Haben Sie kurz Zeit – für 'ne Geschichte?

Bei uns ist das ja leider, leider nicht mehr so, bei uns hat ja niemand mehr Zeit. Und wenn man noch Zeit hat, muss irgendeine WhatsApp geschrieben oder das nächste doofe Selfie hochgeladen werden. Wann haben Sie zum letzten Mal erlebt, dass der Tankwart ein paar Minuten für einen Plausch hatte? Oder die Bedienung mehr als „Das macht dann 12,80“ zu Ihnen gesagt hat, obwohl Sie der einzige Gast waren? Na also.

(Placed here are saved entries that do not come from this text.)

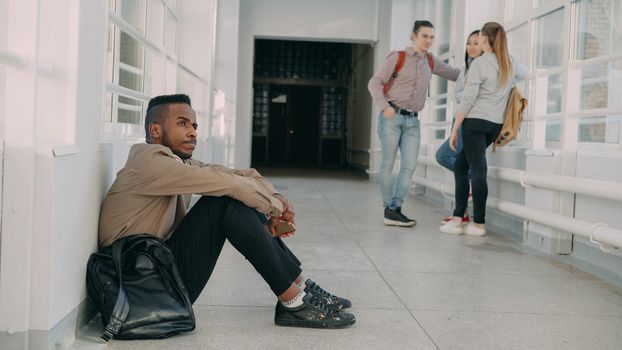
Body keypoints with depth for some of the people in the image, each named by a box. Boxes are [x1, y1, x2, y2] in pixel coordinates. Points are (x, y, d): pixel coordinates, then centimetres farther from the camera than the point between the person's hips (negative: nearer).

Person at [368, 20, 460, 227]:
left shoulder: (431, 61, 15)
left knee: (409, 165, -6)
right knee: (388, 163, -2)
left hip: (412, 120, 5)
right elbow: (375, 83, -4)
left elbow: (454, 74, 25)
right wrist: (385, 107, -17)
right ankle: (389, 209, 5)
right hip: (392, 116, -5)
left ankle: (394, 210, -4)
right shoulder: (398, 57, 0)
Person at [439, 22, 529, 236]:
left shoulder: (479, 64, -9)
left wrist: (455, 129, -7)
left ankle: (479, 224, 0)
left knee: (478, 171, -4)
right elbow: (525, 74, 35)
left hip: (475, 122, -7)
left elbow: (468, 100, -12)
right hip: (495, 125, 7)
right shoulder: (510, 64, 11)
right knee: (461, 167, 13)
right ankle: (458, 219, 11)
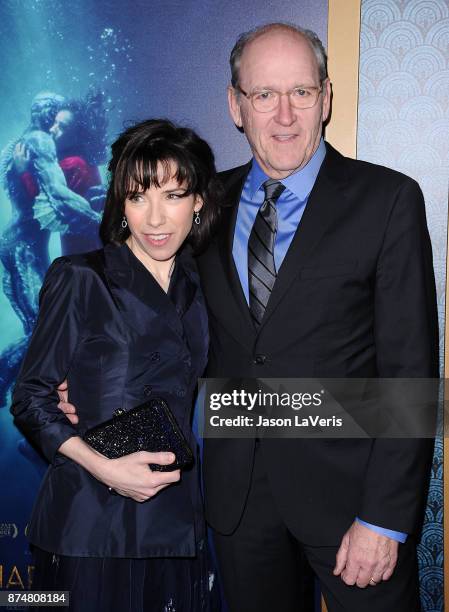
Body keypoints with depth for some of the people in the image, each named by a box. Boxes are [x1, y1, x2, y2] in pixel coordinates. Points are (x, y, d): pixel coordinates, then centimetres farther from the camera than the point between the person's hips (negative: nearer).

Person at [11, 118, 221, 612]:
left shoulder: (197, 290, 8)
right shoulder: (81, 280, -7)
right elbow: (30, 399, -7)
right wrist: (103, 467, -18)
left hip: (175, 518, 5)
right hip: (90, 520, -4)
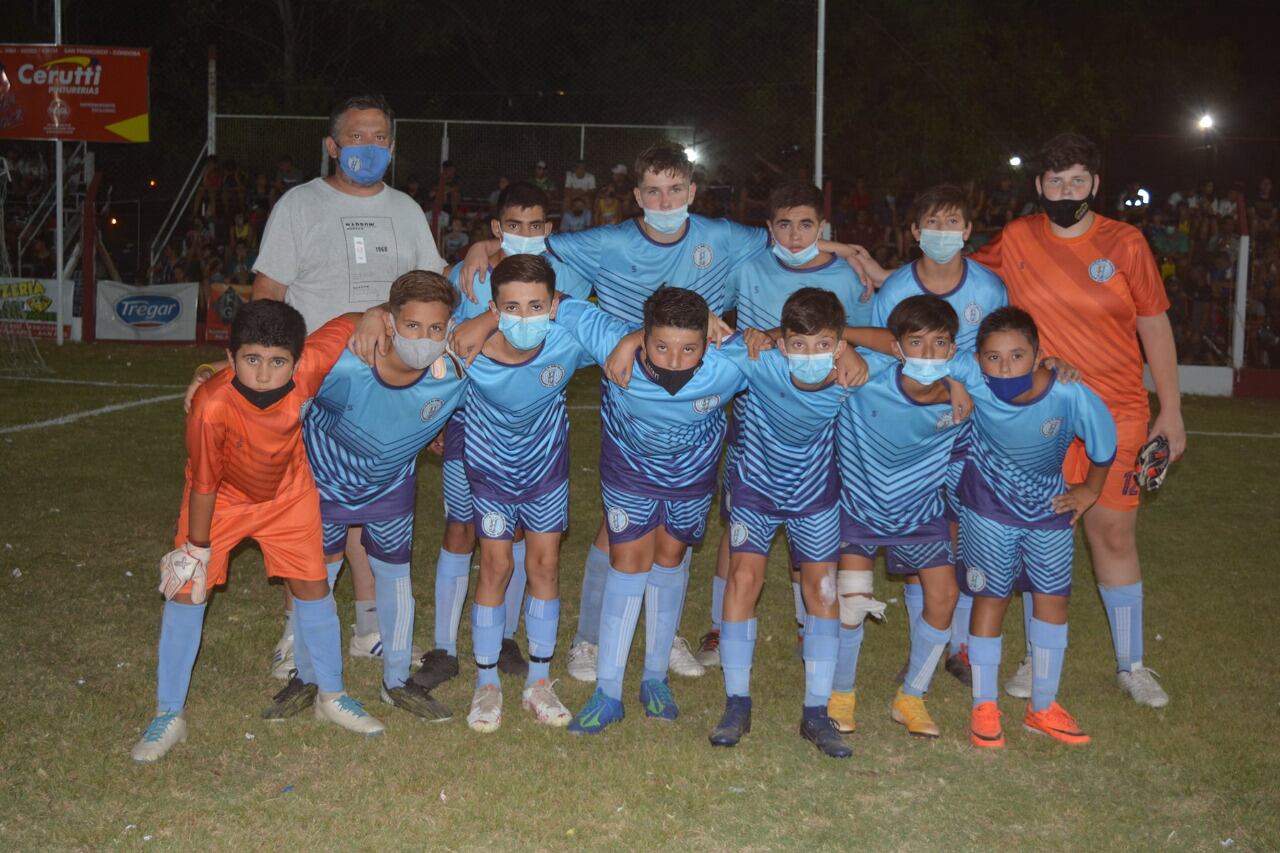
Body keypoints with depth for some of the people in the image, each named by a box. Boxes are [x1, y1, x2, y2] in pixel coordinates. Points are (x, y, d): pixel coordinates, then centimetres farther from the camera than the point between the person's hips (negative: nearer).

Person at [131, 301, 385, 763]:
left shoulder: (310, 365, -32)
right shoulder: (212, 406, -38)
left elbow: (350, 323, -10)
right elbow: (203, 484, -22)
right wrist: (197, 548, -13)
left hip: (288, 492, 2)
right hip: (220, 499, -2)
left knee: (313, 586, 8)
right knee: (186, 590, -1)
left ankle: (329, 694, 29)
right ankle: (169, 716, 15)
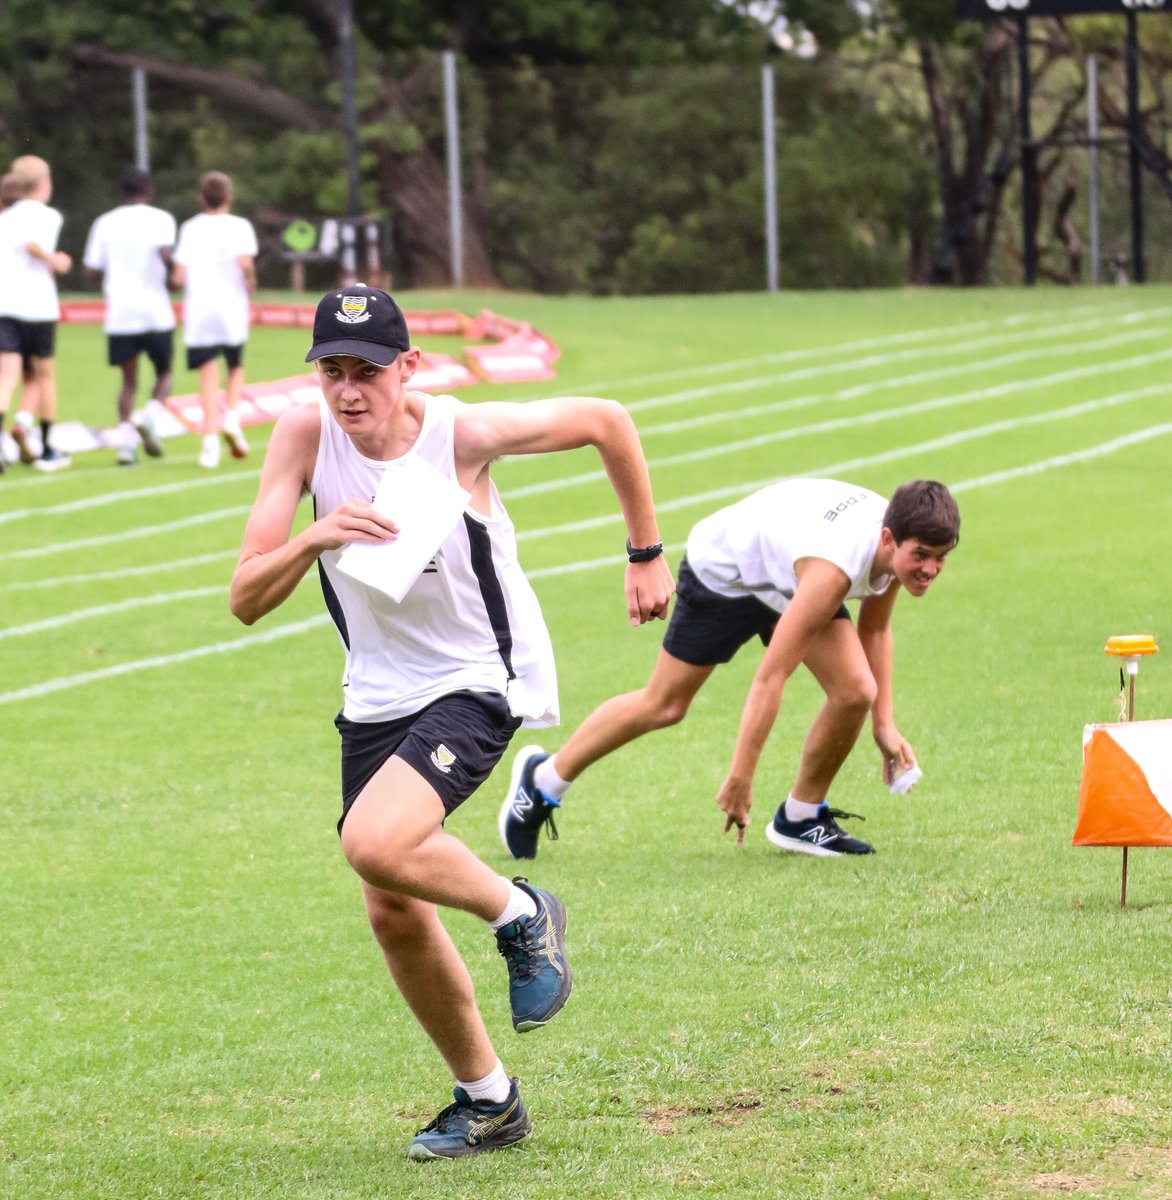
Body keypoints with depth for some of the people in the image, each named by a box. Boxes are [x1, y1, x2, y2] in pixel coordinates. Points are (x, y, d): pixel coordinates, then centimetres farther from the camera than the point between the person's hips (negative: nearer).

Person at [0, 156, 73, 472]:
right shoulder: (47, 216, -1)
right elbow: (31, 243, -20)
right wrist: (54, 262, -6)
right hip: (36, 304, -3)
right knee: (44, 375, 12)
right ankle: (47, 450, 16)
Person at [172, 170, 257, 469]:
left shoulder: (190, 228, 9)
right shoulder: (238, 226, 2)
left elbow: (179, 277, 2)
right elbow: (245, 262, -16)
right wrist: (250, 282, 3)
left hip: (197, 308, 1)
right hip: (231, 307, -1)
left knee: (209, 375, -1)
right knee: (236, 368, 18)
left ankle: (210, 439, -13)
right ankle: (231, 418, -5)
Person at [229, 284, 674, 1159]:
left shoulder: (464, 434, -21)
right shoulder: (306, 438, -12)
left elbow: (605, 420, -4)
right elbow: (245, 601, -14)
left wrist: (647, 554, 4)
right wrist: (316, 539, -33)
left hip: (479, 683, -5)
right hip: (378, 696, 5)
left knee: (375, 845, -29)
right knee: (394, 915, 7)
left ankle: (522, 915, 1)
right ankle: (488, 1101, 27)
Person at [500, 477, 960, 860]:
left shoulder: (902, 542, -21)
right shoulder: (834, 568, -44)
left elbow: (874, 628, 2)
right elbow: (771, 675, -42)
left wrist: (884, 724, 0)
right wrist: (740, 778, -40)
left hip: (789, 578, 6)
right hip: (723, 568, -6)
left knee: (855, 692, -13)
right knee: (663, 704, 5)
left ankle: (801, 818, 7)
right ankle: (543, 779, 27)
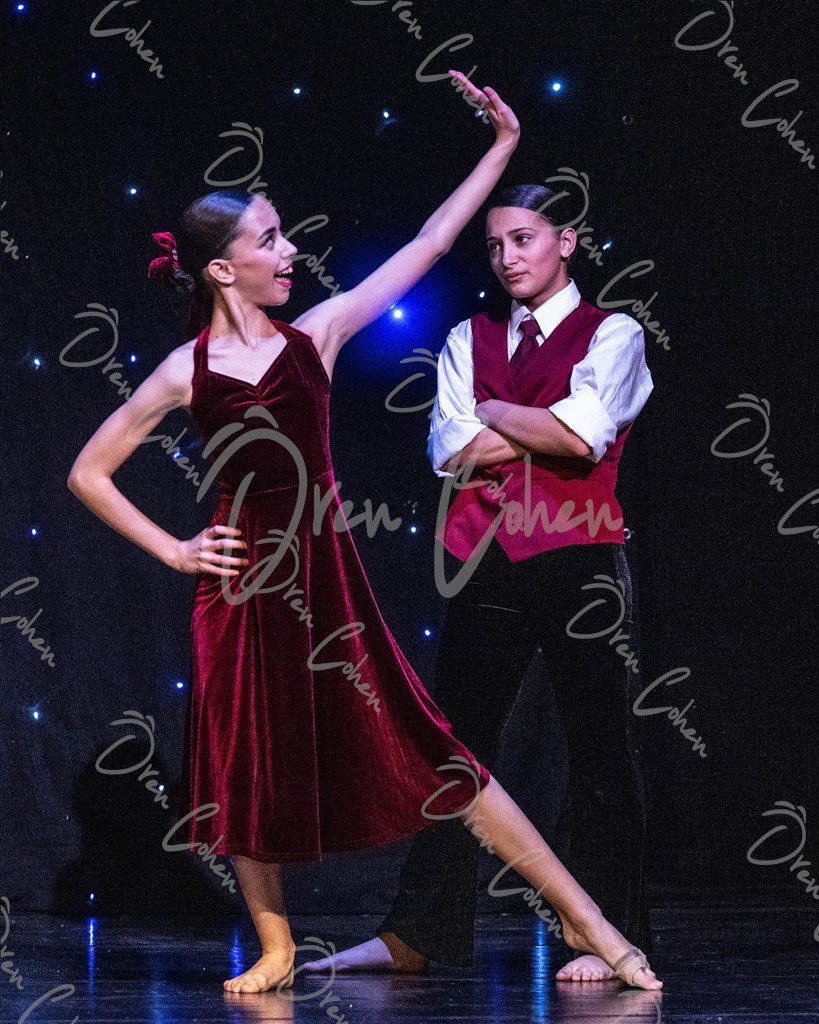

In Irland ist das noch anders. In Irland lieben sie das Plaudern, und noch mehr lieben sie das Geschichtenerzählen. Überall. Zu jeder Tageszeit. Die B&B-Besitzerin fabuliert schon, während sie das Frühstück serviert, der Tankwart hat nach dem Bezahlen eine kurze Episode parat, und natürlich kann einem der Fahrradverleiher in Westport die Geschichte von Grace O'Malley erzählen, Irlands berühmtester Piratin, die von der Clew Bay aus die See beherrschte und keine Gnade kannte, wenn ihr eine spanische Galeone ins Fahrwasser geriet.

Geschichten, immer neue Geschichten! Neulich war ich auf dem Wild Atlantic Way unterwegs, und anschließend hätte ich ein Buch schreiben können, so viele Geschichten habe ich gehört.

Die schönste wusste der Wirt in Ballycastle, ganz im Norden von Mayo, wo die Welt zu Ende ist oder zumindest Irland aufhört, was ja vielleicht ein und dasselbe ist. Ballycastle sieht aus, als habe die Zeit hier beschlossen, kurz mal stehen zu bleiben, den Leerlauf einzulegen und zu beobachten, wie es so weiter geht, wenn es eigentlich nicht weiter geht: zwei Reihen buckliger Häuser mit der Dorfstraße in der Mitte, Metzger, Lebensmittelladen und eine gewaltige Eiche an der Friedhofsmauer, unter der ein paar Hunde vom Stöckchenholen träumen und im Schlaf aufgeregt mit den Ohren zucken.

Aber natürlich habe man seinen Platz in der irischen Geschichte, meinte der Wirt, oh ja: Der Heilige St.Patrick habe hier nämlich ein Wunder gewirkt, dort hinten auf Downpatrick Head. Er ging zum Fenster und schaute ein Loch in Gischt und Wolken und zausende See, da, dort hinten, die hohe Klippe – da habe der große Heilige einen Blitz vom Himmel hinab fahren lassen, um einen heidnischen Clanchef zu beeindrucken. Ein Stück Felsen sei dabei abgespalten worden, bis heute ist das zu sehen. Er überlegte. Könnte natürlich auch sein, dass die andere Geschichte stimme, meinte er dann. Die offizielle. Nach der haben Wind und Wellen den Fels so lange bearbeitet, bis sich irgendwann in einer Gewitternacht des 14. Jahrhundert das äußere Ende abspaltete. Und dann haben die Dorfbewohner die Menschen aus den Häusern auf dem abgebrochenen Stück mit Seilen gerettet!

Wir schauten gemeinsam hinaus und versuchten, uns das vorzustellen, die Seile, die hangelnden Menschen, den tosenden Ozean. Und wenn es nicht despektierlich klingen würde, müsste man eigentlich sagen: So etwas wie den Downpatrick Head konnten auch nur die Iren erfinden. Und sei es nur, um später eine Geschichte darüber erzählen zu können.